1961 NHRA Winternationals
- Venue: Pomona Raceway
- Location: Los Angeles County Fairgrounds

= 1961 NHRA Winternationals =

The 1961 NHRA Winternationals was a National Hot Rod Association (NHRA) drag racing event, held at Pomona Raceway at Los Angeles County Fairgrounds on 19 February.

== History ==
The 1961 Pomona event was NHRA's second to be called Winter Nationals; the first was held in Florida in 1960, in conjunction with NASCAR, and was not a success. It marked a return to NHRA's spiritual home: the association's rules had been written in Southern California, and LACF hosted NHRA's first ever national event, the Southern California Championships, in 1953.

NHRA's Wally Parks worked with the Pomona Valley Timing Association (PVTA) to organize the Winternats.

The Winternats were unusual for Southern California, due to NHRA's ban on nitromethane.

The prizes were modest: four 390 cid Ford V8s, one each for the Top, Middle, Little, and Street Eliminator winners, with a gift certificate for a color television set to the Stock Eliminator winner.
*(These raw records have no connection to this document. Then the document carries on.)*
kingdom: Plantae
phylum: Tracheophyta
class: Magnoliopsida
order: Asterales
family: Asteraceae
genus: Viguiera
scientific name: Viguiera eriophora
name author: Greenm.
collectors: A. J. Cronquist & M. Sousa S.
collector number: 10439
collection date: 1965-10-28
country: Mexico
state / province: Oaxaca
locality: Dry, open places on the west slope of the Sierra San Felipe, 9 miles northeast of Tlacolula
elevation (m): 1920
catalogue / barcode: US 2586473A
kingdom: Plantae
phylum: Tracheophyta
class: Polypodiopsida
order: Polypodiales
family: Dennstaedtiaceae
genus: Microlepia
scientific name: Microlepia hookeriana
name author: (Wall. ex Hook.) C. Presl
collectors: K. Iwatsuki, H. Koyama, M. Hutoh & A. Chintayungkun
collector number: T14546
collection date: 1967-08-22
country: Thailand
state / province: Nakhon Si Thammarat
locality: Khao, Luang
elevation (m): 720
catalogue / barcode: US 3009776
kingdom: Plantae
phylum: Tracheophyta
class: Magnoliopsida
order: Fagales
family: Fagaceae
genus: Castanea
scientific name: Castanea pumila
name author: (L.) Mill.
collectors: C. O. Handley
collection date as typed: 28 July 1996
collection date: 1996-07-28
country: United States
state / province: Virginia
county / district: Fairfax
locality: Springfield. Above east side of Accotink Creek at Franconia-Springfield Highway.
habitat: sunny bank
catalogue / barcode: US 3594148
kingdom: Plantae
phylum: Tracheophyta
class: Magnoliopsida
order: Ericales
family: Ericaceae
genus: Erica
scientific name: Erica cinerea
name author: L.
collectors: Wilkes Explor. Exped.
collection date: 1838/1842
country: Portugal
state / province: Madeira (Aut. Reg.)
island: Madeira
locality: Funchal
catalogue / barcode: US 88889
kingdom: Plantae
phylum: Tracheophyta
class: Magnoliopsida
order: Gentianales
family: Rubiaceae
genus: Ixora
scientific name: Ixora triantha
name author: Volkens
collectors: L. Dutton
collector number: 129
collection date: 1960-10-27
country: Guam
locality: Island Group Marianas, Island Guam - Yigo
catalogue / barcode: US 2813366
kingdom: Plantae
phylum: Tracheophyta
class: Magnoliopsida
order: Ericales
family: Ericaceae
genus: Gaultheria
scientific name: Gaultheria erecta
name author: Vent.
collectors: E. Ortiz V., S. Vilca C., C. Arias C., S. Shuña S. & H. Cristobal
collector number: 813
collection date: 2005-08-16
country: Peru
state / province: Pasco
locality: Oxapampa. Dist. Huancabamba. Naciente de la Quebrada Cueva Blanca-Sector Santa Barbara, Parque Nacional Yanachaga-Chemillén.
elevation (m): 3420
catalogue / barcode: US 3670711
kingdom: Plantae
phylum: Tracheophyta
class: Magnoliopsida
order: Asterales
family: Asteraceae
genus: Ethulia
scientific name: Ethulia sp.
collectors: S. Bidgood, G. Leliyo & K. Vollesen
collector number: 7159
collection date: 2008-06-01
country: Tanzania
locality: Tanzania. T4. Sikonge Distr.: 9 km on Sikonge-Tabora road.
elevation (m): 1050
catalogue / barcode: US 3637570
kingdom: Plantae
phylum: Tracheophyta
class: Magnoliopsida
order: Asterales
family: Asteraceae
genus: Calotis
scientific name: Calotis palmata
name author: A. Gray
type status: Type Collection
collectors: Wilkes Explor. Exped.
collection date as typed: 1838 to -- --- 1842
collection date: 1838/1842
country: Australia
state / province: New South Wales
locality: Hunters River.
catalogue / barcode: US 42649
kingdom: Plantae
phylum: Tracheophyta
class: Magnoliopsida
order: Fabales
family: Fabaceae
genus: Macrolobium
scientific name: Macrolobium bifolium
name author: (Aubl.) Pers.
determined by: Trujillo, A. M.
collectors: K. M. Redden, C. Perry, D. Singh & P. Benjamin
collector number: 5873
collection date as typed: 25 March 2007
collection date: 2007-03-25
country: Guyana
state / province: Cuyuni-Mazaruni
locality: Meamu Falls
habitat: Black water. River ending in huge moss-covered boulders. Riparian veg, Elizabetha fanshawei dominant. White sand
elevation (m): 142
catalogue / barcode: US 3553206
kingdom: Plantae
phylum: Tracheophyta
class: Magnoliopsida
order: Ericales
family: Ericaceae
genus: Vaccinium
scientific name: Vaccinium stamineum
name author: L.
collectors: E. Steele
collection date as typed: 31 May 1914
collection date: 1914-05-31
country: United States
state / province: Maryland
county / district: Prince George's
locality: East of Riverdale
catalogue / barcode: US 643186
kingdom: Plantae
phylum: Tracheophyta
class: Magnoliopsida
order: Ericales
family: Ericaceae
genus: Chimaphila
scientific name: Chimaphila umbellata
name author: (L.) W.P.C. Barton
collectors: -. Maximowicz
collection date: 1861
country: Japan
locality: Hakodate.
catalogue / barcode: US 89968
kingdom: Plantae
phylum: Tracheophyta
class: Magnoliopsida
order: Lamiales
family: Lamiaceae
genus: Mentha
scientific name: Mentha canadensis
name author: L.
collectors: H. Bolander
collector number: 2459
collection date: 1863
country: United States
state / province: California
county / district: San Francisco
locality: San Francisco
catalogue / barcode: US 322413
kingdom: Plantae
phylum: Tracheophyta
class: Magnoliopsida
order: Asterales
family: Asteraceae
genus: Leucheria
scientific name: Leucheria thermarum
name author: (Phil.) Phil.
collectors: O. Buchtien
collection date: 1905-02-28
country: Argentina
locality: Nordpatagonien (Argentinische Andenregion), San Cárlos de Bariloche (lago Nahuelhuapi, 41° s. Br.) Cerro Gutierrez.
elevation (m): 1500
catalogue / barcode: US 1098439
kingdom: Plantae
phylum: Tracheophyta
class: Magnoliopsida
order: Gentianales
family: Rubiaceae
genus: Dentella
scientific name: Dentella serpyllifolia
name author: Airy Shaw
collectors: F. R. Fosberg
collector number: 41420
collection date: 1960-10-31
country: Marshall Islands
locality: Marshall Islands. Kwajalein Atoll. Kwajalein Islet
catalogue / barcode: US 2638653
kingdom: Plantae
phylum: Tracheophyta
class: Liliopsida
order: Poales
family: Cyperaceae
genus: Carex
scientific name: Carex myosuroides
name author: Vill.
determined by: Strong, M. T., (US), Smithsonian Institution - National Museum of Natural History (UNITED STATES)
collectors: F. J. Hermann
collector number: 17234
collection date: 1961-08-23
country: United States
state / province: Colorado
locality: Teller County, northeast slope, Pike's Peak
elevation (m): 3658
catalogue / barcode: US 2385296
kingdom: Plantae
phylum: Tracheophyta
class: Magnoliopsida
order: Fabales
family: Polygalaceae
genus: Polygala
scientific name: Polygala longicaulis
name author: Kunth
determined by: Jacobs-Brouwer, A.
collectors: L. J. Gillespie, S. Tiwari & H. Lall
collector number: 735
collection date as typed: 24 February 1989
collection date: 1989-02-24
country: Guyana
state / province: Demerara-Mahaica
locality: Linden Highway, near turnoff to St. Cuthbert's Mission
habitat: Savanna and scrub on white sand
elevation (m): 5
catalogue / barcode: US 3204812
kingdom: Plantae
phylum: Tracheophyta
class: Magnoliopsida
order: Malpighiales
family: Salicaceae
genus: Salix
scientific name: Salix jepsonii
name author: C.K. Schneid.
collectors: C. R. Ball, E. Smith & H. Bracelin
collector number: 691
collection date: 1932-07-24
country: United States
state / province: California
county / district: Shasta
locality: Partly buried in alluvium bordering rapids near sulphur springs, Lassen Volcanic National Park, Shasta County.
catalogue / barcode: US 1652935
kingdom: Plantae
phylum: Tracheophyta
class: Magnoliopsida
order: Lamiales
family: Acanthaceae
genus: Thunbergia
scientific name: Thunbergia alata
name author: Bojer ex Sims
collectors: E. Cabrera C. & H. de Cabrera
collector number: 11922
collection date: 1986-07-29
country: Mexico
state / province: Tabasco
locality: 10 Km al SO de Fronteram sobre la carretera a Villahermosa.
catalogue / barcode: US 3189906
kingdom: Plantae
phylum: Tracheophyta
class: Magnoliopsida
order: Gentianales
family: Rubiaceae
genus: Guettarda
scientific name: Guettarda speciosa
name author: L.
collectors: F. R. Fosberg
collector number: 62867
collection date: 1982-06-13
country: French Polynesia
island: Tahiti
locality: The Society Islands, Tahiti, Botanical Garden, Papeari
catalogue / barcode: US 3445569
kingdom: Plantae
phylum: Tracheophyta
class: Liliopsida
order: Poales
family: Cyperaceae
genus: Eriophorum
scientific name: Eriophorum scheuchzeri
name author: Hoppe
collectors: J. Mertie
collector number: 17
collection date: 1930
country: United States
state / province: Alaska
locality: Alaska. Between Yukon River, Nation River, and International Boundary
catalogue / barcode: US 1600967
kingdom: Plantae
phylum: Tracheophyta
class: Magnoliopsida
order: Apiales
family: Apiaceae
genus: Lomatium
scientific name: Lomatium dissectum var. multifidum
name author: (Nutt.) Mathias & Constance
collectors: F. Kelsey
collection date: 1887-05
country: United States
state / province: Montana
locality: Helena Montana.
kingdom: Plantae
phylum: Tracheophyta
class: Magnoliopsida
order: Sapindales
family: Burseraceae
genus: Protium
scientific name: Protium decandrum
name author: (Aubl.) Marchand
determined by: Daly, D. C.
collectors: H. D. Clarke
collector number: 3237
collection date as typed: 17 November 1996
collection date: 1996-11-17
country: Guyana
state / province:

The trophies were paid for by model kit maker AMT.

== Results ==
Jack Chrisman (at the wheel of twin-Chevrolet-engined Howard Cam Special) took Top Eliminator over Tom "Mongoo$e" McEwen (driving for Dick Rea) with an 8.99 in the final.

Mickey Thompson won Middle Eliminator.

Little Eliminator went to Dick Manz (in the Larry Sanchez-owned car), beating Frank Pisano.

Street Eliminator was won by Johnny Loper over "Big John" Mazmanian (driving a Chevrolet Corvette.

Stock Eliminator was won by "Dyno Don" Nicholson, which got him his start in match racing.